Reproduce the records starting with the first line and going on through the line that contains "part at (673, 691): present -> none", changing "text" to "label" and leaving everything else unchanged.
* start RECORDS SHOWN *
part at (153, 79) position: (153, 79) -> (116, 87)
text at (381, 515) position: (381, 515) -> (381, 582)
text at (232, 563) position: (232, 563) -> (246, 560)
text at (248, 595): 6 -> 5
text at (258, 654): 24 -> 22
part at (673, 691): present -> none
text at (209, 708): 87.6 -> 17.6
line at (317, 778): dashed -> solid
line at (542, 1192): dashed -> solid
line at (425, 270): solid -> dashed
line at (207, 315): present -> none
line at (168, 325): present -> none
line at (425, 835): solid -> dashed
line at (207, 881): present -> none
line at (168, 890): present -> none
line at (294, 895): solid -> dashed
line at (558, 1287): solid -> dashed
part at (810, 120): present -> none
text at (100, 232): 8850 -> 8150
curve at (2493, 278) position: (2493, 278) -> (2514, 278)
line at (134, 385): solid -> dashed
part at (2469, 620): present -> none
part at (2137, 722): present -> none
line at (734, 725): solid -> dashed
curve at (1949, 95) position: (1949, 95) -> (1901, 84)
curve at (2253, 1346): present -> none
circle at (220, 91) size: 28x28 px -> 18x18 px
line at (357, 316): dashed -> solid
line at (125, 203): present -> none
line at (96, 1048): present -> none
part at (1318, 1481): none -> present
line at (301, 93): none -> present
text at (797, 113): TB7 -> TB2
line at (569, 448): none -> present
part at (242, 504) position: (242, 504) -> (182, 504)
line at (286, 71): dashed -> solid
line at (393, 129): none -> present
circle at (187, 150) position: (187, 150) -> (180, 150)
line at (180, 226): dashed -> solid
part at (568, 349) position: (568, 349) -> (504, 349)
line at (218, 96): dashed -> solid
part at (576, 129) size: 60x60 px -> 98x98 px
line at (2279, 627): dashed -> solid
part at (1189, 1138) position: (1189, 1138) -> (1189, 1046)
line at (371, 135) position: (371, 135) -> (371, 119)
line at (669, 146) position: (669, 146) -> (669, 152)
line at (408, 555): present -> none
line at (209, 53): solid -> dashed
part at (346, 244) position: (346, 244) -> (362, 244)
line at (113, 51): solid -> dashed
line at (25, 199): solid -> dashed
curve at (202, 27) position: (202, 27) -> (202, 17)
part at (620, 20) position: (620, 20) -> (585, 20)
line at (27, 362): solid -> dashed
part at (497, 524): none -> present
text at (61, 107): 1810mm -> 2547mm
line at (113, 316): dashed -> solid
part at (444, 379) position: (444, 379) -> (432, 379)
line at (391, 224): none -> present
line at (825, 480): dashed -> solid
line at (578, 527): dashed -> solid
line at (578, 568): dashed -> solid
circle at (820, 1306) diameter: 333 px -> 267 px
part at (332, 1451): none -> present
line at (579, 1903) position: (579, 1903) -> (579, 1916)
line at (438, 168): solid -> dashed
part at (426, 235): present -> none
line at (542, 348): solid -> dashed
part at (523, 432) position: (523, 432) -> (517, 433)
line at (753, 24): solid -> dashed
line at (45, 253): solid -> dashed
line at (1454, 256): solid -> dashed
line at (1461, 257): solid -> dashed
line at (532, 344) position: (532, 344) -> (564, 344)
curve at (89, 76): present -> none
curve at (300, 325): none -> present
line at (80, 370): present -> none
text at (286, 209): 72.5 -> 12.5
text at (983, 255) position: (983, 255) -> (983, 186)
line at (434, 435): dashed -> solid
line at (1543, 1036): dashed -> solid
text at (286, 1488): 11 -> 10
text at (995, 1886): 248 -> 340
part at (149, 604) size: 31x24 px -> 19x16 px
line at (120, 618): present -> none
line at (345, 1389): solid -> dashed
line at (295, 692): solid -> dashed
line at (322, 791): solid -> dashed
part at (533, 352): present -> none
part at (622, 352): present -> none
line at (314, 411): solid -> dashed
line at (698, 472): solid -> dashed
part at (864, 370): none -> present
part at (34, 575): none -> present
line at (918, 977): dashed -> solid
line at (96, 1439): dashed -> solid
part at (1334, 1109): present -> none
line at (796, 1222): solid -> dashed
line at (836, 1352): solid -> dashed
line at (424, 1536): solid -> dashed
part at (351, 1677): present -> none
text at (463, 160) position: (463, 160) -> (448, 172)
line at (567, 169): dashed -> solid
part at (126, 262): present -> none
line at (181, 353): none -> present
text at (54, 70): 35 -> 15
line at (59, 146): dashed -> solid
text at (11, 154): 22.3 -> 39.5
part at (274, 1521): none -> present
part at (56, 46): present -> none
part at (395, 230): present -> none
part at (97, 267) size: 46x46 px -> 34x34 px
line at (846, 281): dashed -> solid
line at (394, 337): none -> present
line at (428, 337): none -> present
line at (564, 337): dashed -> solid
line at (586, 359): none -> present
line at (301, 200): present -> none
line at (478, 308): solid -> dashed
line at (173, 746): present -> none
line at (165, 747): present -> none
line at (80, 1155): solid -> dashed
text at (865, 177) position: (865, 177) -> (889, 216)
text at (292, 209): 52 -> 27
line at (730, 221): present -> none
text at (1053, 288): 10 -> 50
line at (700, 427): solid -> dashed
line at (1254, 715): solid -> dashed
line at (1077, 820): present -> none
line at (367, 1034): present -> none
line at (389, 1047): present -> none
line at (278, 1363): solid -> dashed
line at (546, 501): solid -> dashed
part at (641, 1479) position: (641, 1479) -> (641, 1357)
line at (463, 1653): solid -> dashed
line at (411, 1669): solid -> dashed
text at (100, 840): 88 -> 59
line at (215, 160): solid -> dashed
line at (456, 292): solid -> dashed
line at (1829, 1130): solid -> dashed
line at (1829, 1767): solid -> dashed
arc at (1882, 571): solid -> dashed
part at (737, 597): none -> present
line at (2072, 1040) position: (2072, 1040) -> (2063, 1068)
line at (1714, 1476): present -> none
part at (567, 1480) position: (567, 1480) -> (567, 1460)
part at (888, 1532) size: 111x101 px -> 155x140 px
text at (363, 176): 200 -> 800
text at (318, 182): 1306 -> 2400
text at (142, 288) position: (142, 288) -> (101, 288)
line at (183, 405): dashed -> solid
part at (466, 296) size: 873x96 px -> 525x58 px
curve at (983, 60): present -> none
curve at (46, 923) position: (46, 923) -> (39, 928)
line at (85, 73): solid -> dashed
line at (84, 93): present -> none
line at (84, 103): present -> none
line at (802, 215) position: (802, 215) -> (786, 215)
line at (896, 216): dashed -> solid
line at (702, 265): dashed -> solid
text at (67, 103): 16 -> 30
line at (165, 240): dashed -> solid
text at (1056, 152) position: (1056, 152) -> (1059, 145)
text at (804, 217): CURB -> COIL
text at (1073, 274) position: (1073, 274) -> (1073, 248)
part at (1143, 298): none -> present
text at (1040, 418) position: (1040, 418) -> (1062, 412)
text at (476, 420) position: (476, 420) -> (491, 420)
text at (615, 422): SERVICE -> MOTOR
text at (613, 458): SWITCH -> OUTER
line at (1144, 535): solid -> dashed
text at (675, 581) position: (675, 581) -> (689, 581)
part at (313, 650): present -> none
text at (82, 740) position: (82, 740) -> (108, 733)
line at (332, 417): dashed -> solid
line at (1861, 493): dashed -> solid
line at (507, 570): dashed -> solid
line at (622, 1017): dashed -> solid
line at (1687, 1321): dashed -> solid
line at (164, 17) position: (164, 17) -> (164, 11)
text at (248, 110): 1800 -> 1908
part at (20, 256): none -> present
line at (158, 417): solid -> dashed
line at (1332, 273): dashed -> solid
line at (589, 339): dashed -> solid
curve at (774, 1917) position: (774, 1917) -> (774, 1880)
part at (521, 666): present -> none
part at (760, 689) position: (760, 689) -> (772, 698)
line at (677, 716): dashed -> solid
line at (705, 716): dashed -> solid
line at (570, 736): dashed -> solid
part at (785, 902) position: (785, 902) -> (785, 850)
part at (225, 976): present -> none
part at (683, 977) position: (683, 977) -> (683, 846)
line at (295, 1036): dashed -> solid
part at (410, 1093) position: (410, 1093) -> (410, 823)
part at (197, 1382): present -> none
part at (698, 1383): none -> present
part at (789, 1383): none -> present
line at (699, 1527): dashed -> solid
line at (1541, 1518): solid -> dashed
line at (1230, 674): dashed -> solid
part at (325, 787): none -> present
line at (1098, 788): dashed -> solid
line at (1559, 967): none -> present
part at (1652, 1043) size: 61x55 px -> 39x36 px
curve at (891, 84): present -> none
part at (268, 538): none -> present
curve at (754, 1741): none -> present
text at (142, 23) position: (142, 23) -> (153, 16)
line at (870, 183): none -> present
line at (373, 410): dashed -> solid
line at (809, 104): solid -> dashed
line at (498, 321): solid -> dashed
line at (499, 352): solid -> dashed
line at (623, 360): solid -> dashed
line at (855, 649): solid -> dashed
* end RECORDS SHOWN *
- [SOLUTION FOR THIS EXERCISE]:
part at (153, 79) position: (153, 79) -> (116, 87)
label at (381, 515) position: (381, 515) -> (381, 582)
label at (232, 563) position: (232, 563) -> (246, 560)
label at (248, 595): 6 -> 5
label at (258, 654): 24 -> 22
part at (673, 691): present -> none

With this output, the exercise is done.